- Born: 1950 or 1951 (age 75–76) New York City, New York, U.S.
- Education: Duke University
- Occupation: Executive chairman of Guggenheim Partners
- Known for: President and CEO of Bear Stearns
- Spouse: Nancy Seaman
- Children: 5

= Alan Schwartz =

American business executive

Alan David Schwartz is an American businessman and is the executive chairman of Guggenheim Partners, an investment banking firm based in Chicago and New York City. He was previously the last president and chief executive officer of Bear Stearns when the Federal Reserve Bank of New York forced its March 2008 acquisition by JPMorgan Chase & Co.

==Early life and education==
Born in Bay Ridge, Brooklyn, he is the son of a Jewish traveling salesman and Presbyterian housewife from Kansas. Schwartz is a 1972 graduate of Duke University. There he pitched on the baseball team as a scholarship athlete, making the ACC academic honor roll three times. He was drafted as a pitcher by the Cincinnati Reds but never reported due to an injury.

==Career==
Alan Schwartz joined Bear Stearns in 1976, first working in Dallas. In 1979, he was appointed the director of research and investment in New York City. In 1985, he became executive vice president and head of Bear Stearns' Investment Banking Division. He became Co-President and Co-COO on June 25, 2001. Schwartz became sole President and COO in August 2007 after Warren Spector (the original heir-apparent to Chairman and CEO Jimmy Cayne) was forced to resign in the wake of the collapse of two hedge funds, which foreshadowed the upcoming subprime mortgage crisis and financial meltdown. Schwartz became CEO in January 2008.
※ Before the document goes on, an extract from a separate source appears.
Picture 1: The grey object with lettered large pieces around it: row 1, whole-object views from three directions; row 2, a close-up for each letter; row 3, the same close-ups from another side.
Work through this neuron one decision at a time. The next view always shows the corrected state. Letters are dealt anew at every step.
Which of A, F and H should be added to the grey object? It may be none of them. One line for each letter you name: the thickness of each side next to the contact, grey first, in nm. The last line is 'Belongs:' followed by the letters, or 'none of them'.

When Schwartz became CEO, Bear Stearns stock traded around $75 per share; however, the share price continued to drop as the financial crisis worsened over 2007-08. Within a week of its near collapse and merger with JPMorgan Chase on March 16, 2008, the shares were trading at $5.33 per share. After the deal with JPMorgan was announced, the fire sale price of the stock prompted a reportedly angry confrontation between Schwartz and senior trader Alan Mintz in the company gym. Schwartz stayed on with JPMorgan for a short while to manage the transition but declined a permanent senior position with the firm. Schwartz also turned down offers from rival investment banks Goldman Sachs and Morgan Stanley.

In June 2009, Schwartz became executive chairman of Guggenheim Partners, an investment banking firm based in Chicago and New York. According to Schwartz, the new job meant "fate has dealt [him] an opportunity to start from scratch." Schwartz is also the chairman of the Board of Visitors at the Fuqua School of Business at Duke and is a trustee on the Duke University Board of Trustees. In 1994, Schwartz was elected to the Common Cause National Governing Board.

In 2006, he was a founding board member of the Robin Hood Foundation.

==Personal life==
Schwartz resides in Greenwich, Connecticut, with his wife, Nancy Seaman, chairman of Houlihan Lawrence Realty Corporation. They have five children.